Yusuf Ronodipuro mengusulkan ide merekam suara Bung Karno untuk membacakan teks proklamasi kembali setelah RRI kala itu baru saja memiliki alat perekam suara.
Sempat terjadi adu argumentasi yang sengit, hijgga akhirnya Bung Karno bersedia membacakan kembali teks prolamasi untuk direkam sebagai bukti sejarah bangsa.
Bujukan Yusuf Ronodipuro pun berhasil meyakinkan Bung Karno . Stasiun RRI Jalan Medan Merdeka Barat 4-5 Jakarta menjadi saksi tempat direkamnya pembacaan teks Proklamasiyang kita dengar saat ini.

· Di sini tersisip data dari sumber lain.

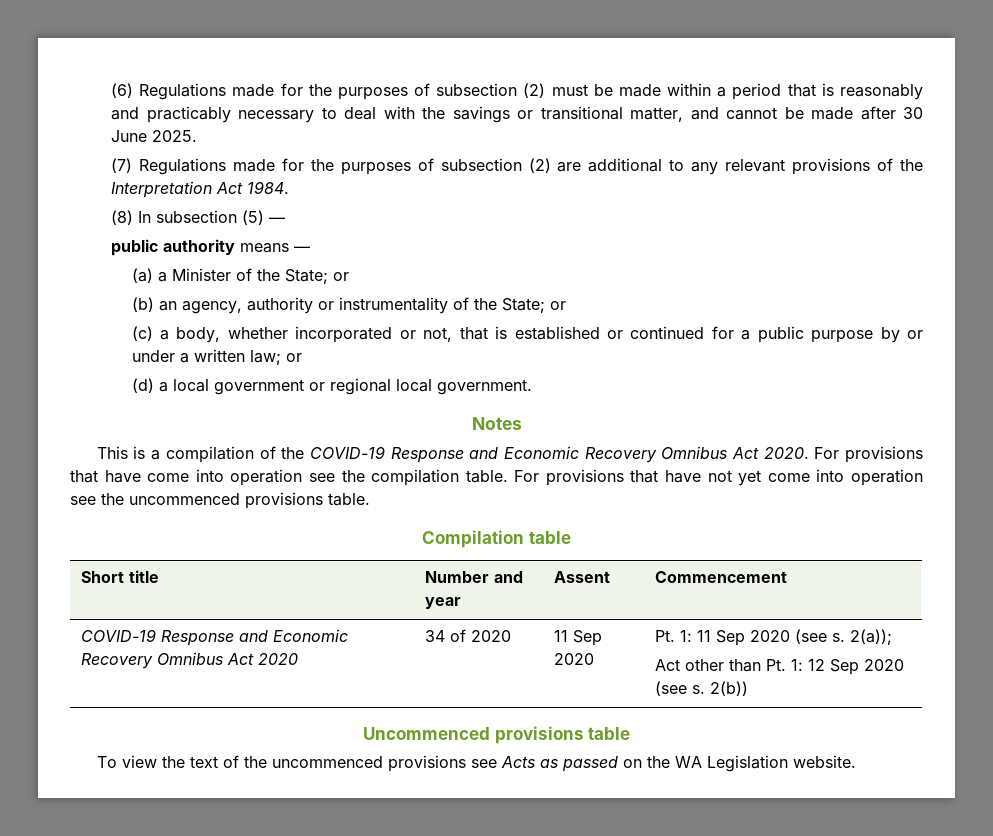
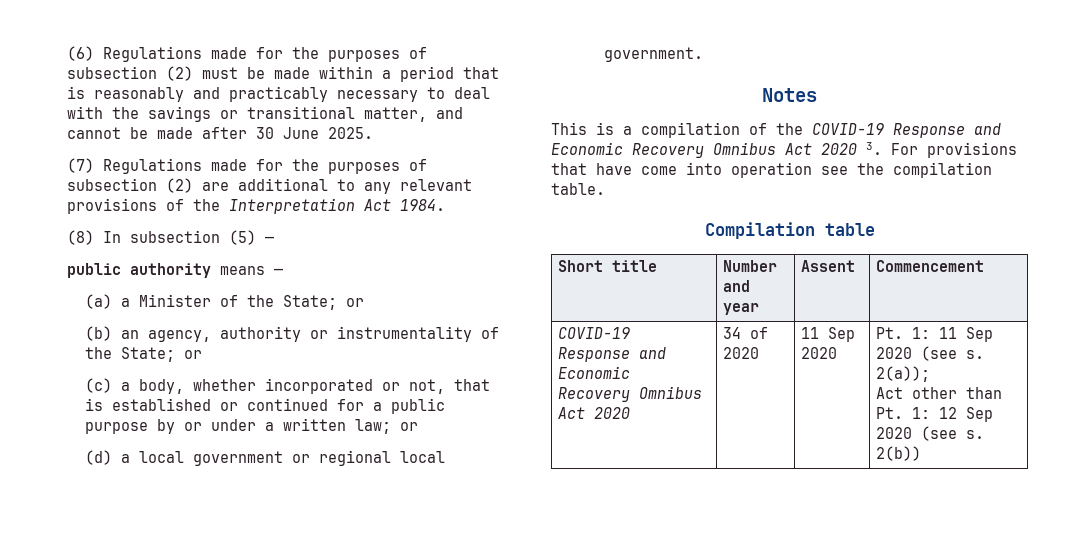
[763,447,809,459] 2020. -> [821,142,882,155] 2020 3.
[514,469,924,486] [70,492,370,509] For provisions that have not yet come into operation see the uncommenced provisions table. -> (605, 189) none
[362,726,631,744] [96,755,856,772] // Uncommenced provisions table // To view the text of the uncommenced provisions see Acts as passed on the WA Legislation website. -> (922, 453) none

Oleh Yusuf Ronodipuro suara Bung Karno itu direcord dalam piringan hitam yang kini di simpan di Lokananta, Surakarta.
Itulah kenapa suara Bung Karno yang kita dengar setiap memperingati atau merayakan HUT Kemerdekaan RI, jernih dan bersih tanpa ada suara-suara latar lain.

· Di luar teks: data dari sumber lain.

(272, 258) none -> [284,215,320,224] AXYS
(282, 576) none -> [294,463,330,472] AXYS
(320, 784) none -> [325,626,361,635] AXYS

Peran Yusuf Ronidipuro di RRI bukan hanya sebagai penyiar saja. Penerima Bintang Maha Putra ini adalah pendiri RRI bersama Abdurrahman Saleh pada 11 September 1945.
Pria kelahiran Salatiga, 30 September 1919 yang dimakamkan di Taman Pahlawan Kalibata (2008) ini juga yang mencetuskan tagline : “Sekali di udara, tetap di udara”.

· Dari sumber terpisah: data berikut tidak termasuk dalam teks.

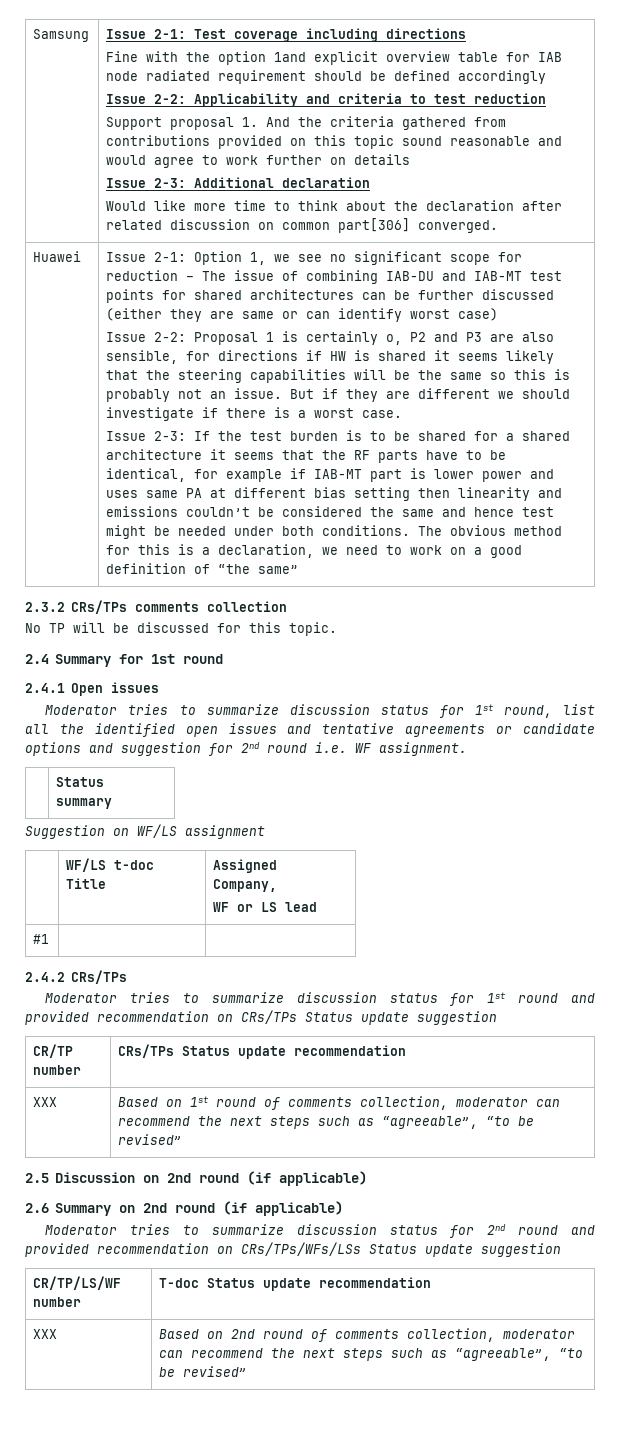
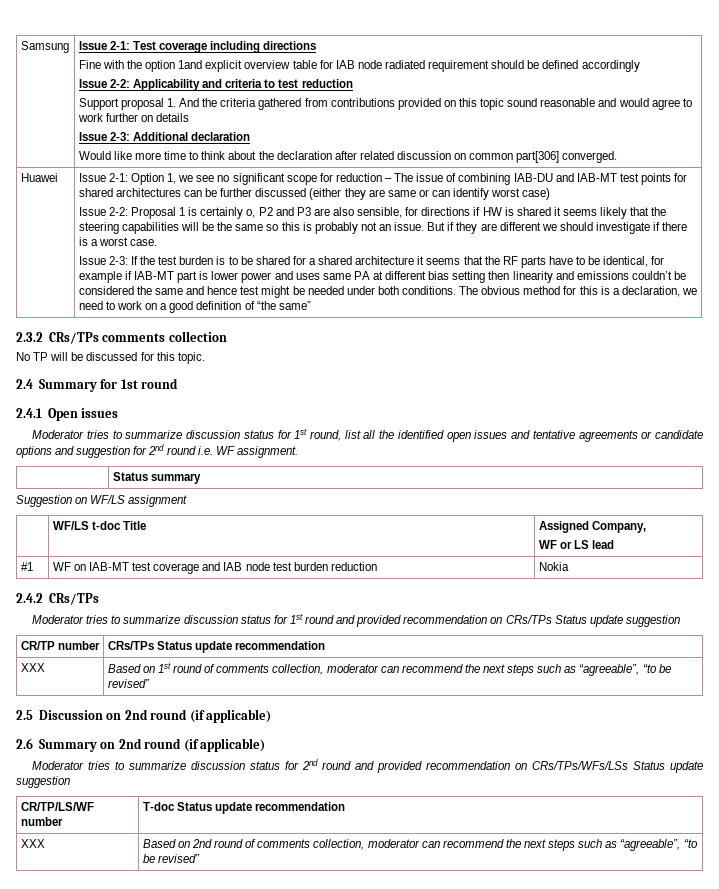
(50, 939) | -> [52,562,377,574] [538,562,569,571] WF on IAB-MT test coverage and IAB node test burden reduction | Nokia

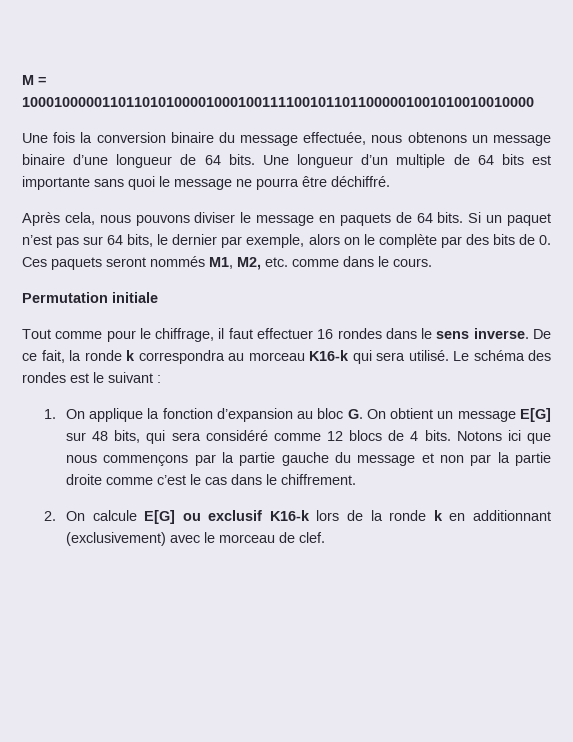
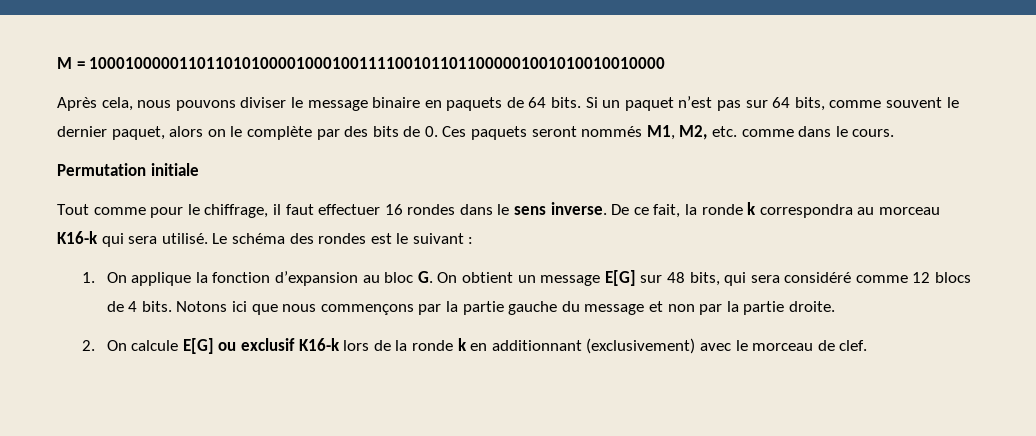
[22,132,551,146] [22,154,551,168] [22,176,390,190] // Une fois la conversion binaire du message effectuée, nous obtenons un message binaire d’une longueur de 64 bits. Une longueur d’un multiple de 64 bits est importante sans quoi le message ne pourra être déchiffré. -> (666, 63) none
(315, 220) none -> [372,97,421,108] binaire
[157,234,305,248] le dernier par exemple, -> [829,97,959,108] [57,126,165,140] comme souvent le dernier paquet,
[65,474,356,485] droite comme c’est le cas dans le chiffrement. -> [788,301,835,312] droite.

RRI yang kini berstatus radio publik (LPPRRI) tetap mengudara dengan berbagai kemajuannya. Ada siaran Pro 1 (untuk siaran lokal), Pro 2 (untuk siaran bagi milinealis), dan Pro 3 (untuk siaran berita nasional).
Kini, ketiga channel siaran RRI menyatu bersama warga pendengar RRI di mana pun berada. “Kolaborasi untuk Indonesia Kuat”, sebagai tema HUT RRI ke 77th, adalah tema yang tepat untuk konteks kekinian Indonesia saat ini.
Peran RRI sebagai radio publik milik bangsa harus dirasakan manfaatnya secara nyata bagi rakyat Indonesia.
Inovasi dan kreativitas RRI dalam memajukan siaran menjadi keniscayaan.
Tentu saja, RRI sebagai radio publik tetap bekhitmat menjadi penyambung suara bangsa. RRI bukanlah sekadar radio, melainkan berperan sebagai pengemban sejarah peradaban bangsa.
Dirgahayu RRI ke 77th. “Sekali di udara tetap di udara”.